4. You very carefully avoided any mention of a problem. Fortunately I can guess that you think "i == j == 2" means something, when in fact it does not. (Well, it does; I forget whether == associates l-to-r or r-to-l; if it associates r-to-l, it means "i==1 && j==2", if it associates l-to-r, it means "false".)

Note also that if you declare the array as double ** in your function prototype, you will not be able to use [bracket][notation] to access elements.

5. okie i changed my if condition. Now if i cant use bracket notation then how can i access elements. initially i was trying to use M[][5] but that did not work either. any suggestions?

6. Well, M[][5] does work, assuming MAXSIZE == 5. If not, it won't work, and it's not supposed to. (And even if it is, you should say M[][MAXSIZE] anyway.)

Edit: Oh, and don't pass Matrix as &Matrix -- you had that right in the first post.

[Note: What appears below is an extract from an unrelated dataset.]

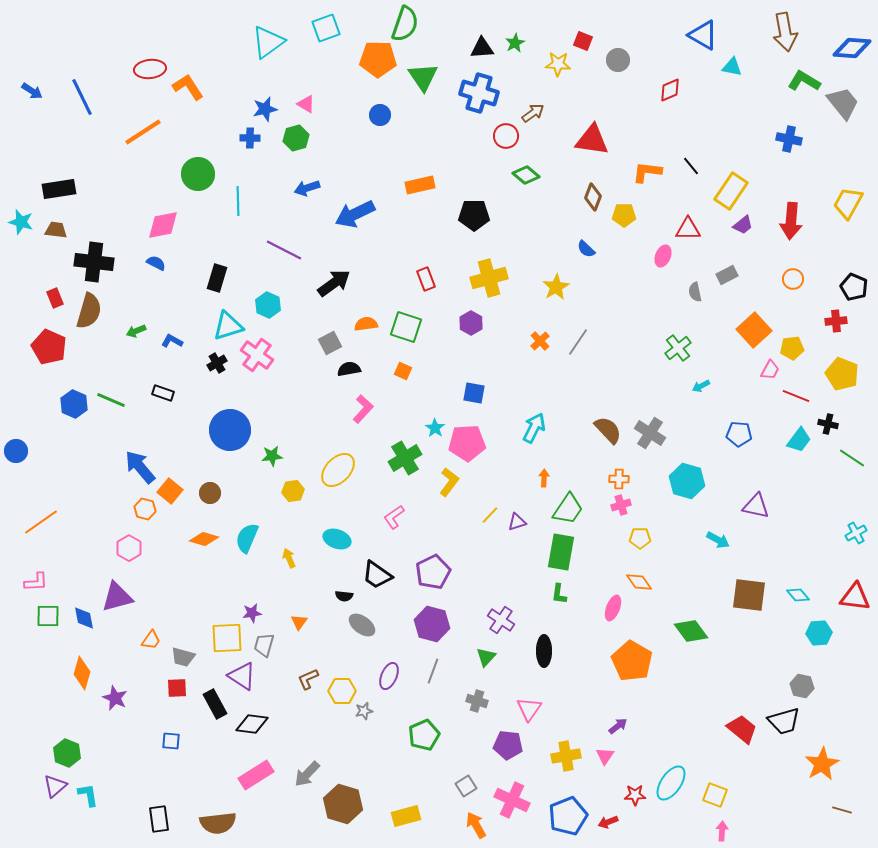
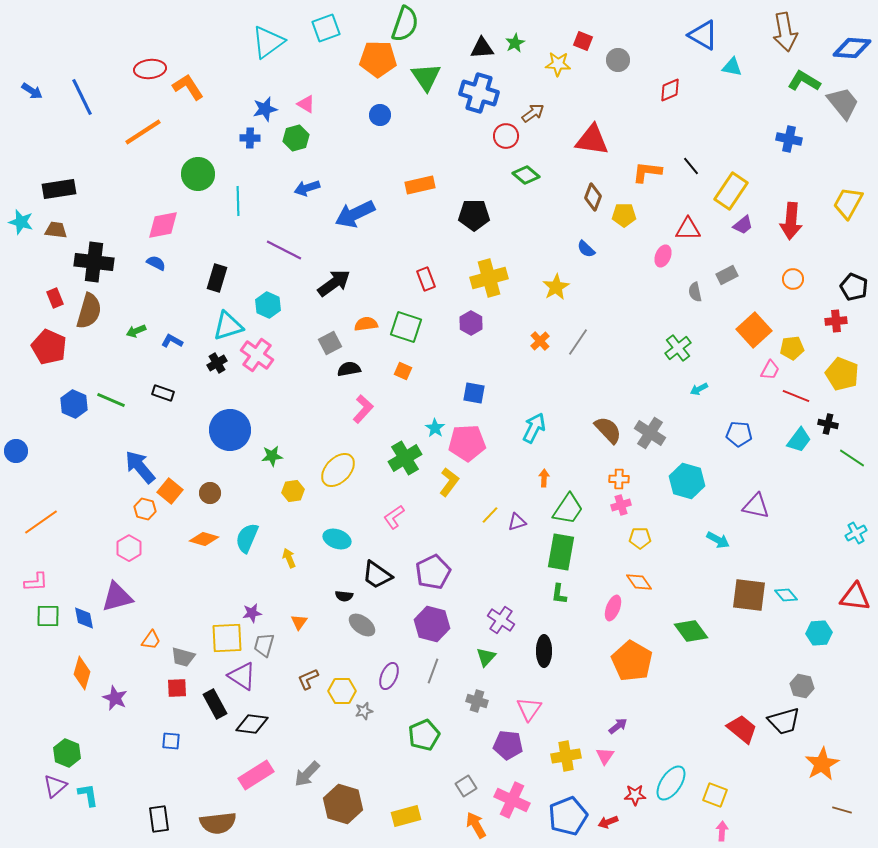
green triangle at (423, 77): moved 3 px right
cyan arrow at (701, 386): moved 2 px left, 3 px down
cyan diamond at (798, 595): moved 12 px left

7. thank you very much tabstop. works perfectly. i guess the whole problem was "i==j==2". good observation because it was tricky
thank you again

8. Originally Posted by Kernel Sanders
Declare it as a 'double **' instead of a 'double [][]'
Tabstop hinted at it: This is actually incorrect - for arrays that are not dynamically allocated [1], using double[][SIZE] is the correct way. The double ** form assumes that the argument is an array of pointers [if we keep the rest of the code in the function the same], and that the first pointer points to an array of double.

A two dimensional array when passed to a function is not turned into an array of pointers to arrays of elements by the compiler. The compiler does the same thing for two dimensional arrays (or n-dimensional) as it does for single dimension arrays: It passes the address of the first element. In the case of n-dinensional arrays, all dimensions except the first one must be given so that the compiler can determine how to find each dimension from the index - because essentially, the array is just a flat piece of memory to the function being called.

[1] It doesn't HAVE to be dynamically allocated, but it does have to be an array of pointers to double that is passed in, and those pointers should point to a suitable array of doubles.

--
Mats